_Consegne_
(A) Riporta parola per parola il passo del testo sulla Turchia da "La Turchia non" a "i loro cadaveri.".
(B) Prosegui il testo sulla Turchia, riprendendo subito dopo la sua ultima frase.

Non solo lo Stato Islamico commette atrocità. L'esercito turco ha imposto il coprifuoco in alcune città (in Turchia) dove arresta, fucila e brucia gli attivisti politici.
La Turchia non è un "paese del terzo mondo": la Turchia è attualmente la 17° economia mondiale ed è inclusa nelle cosiddette 'next eleven economies', un gruppo di paesi che dovrebbero affermarsi nei prossimi anni come le più importanti economie del mondo. Il suo esercito è l'ottavo al mondo, subito dopo Germania e Francia. Ha avuto una donna come primo ministro già nel 1993 (23 anni dopo in Italia ancora non è successo)
Eppure in un paese così moderno continuiamo ad assistere ad una serie di atrocità da parte dello Stato contro i propri cittadini che lasciano indifferenti gli altri paesi del mondo.
Le ultime notizie in ordine di tempo arrivano da Nisebin dove testimoni oculari riferiscono che l'esercito, approfittando del coprifuoco che impedisce a chiunque di lasciare la città ed ai giornalisti di entrare, ha arrestato una ventina di attivisti, li ha uccisi e ha bruciato i loro cadaveri.

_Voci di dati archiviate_
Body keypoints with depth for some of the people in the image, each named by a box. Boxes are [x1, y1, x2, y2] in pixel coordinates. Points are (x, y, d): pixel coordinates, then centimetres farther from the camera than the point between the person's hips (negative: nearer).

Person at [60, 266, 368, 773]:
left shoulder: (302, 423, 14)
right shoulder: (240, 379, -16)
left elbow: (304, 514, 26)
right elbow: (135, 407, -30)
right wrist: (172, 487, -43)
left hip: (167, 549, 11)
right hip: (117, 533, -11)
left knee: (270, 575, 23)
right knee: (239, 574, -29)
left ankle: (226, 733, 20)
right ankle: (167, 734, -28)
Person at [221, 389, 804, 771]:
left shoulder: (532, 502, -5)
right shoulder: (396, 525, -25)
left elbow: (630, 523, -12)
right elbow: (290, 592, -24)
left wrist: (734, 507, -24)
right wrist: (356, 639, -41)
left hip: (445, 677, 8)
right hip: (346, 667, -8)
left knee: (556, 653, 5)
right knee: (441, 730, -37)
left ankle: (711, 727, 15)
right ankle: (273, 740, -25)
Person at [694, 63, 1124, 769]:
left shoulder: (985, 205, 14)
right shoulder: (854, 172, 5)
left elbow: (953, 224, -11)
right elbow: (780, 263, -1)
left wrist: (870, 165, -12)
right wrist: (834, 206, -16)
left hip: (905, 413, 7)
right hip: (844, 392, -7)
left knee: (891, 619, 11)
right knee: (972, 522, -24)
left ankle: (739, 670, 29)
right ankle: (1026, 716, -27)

---

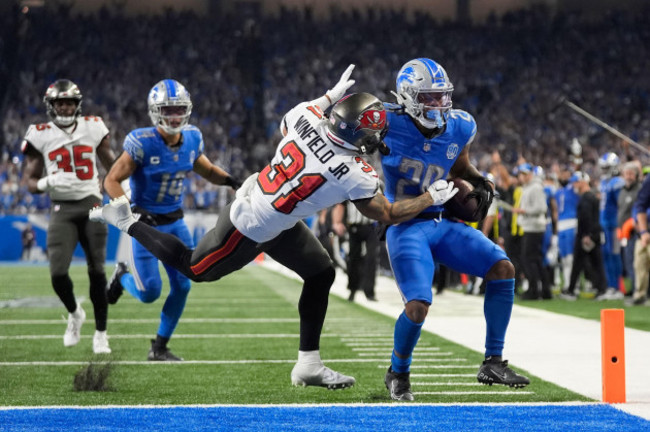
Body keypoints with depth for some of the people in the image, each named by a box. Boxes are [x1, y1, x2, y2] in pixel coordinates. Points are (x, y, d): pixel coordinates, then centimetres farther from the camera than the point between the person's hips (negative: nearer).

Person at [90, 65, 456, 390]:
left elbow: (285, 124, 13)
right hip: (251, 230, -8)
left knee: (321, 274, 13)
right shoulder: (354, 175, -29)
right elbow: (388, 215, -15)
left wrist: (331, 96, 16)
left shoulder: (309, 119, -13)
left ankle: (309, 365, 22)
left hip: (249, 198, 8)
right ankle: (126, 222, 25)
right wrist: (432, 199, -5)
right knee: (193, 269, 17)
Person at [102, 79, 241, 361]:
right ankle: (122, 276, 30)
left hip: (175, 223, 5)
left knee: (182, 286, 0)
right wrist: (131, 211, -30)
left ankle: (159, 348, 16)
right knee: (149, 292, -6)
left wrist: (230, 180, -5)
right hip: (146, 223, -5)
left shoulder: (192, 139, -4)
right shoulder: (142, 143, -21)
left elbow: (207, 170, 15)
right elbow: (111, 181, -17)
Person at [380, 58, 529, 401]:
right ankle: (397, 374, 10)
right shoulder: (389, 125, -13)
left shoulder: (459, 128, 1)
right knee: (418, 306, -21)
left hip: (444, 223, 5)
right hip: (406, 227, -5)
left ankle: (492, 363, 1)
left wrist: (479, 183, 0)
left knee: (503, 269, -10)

_Le tue risposte_
(A)
La Turchia non è un "paese del terzo mondo": la Turchia è attualmente la 17° economia mondiale ed è inclusa nelle cosiddette 'next eleven economies', un gruppo di paesi che dovrebbero affermarsi nei prossimi anni come le più importanti economie del mondo. Il suo esercito è l'ottavo al mondo, subito dopo Germania e Francia. Ha avuto una donna come primo ministro già nel 1993 (23 anni dopo in Italia ancora non è successo)
Eppure in un paese così moderno continuiamo ad assistere ad una serie di atrocità da parte dello Stato contro i propri cittadini che lasciano indifferenti gli altri paesi del mondo.
Le ultime notizie in ordine di tempo arrivano da Nisebin dove testimoni oculari riferiscono che l'esercito, approfittando del coprifuoco che impedisce a chiunque di lasciare la città ed ai giornalisti di entrare, ha arrestato una ventina di attivisti, li ha uccisi e ha bruciato i loro cadaveri.

(B)
Come riferiscono i racconti concordi di testimoni oculari le vittime alle 22 ora locale sarebbero state da prima portate da un veicolo blindato e quattro veicoli normali nei pressi del cimitero nel quartiere "Yeni Mahalle". Lì le persone sarebbero state fatte disporre in tre gruppi. Successivamente altri due veicoli avrebbero raggiunto il posto. Quando poco dopo uno dei veicoli civili ha lasciato il luogo, un plotone di esecuzione avrebbe assassinato le vittime.
La fucilazione per i testimoni sarebbe stata chiaramente visibile perché uno dei veicoli aveva lasciato i fari accesi. Uno dei poliziotti presenti successivamente avrebbe insultato per questo l'autista del veicolo.
I testimoni oculari riferiscono inoltre che dopo la fucilazione i cadaveri delle vittime sarebbero stati accatastati e bruciati. Uno dei veicoli blindati ha fatto la guardia al luogo del crimine fino all'alba mentre gli occupanti di un altro veicolo militare la mattina del giorno successivo avrebbe bruciato le ultime prove dei fatti.
La notizia è stata riportata anche da un parlamentare turco del HDP.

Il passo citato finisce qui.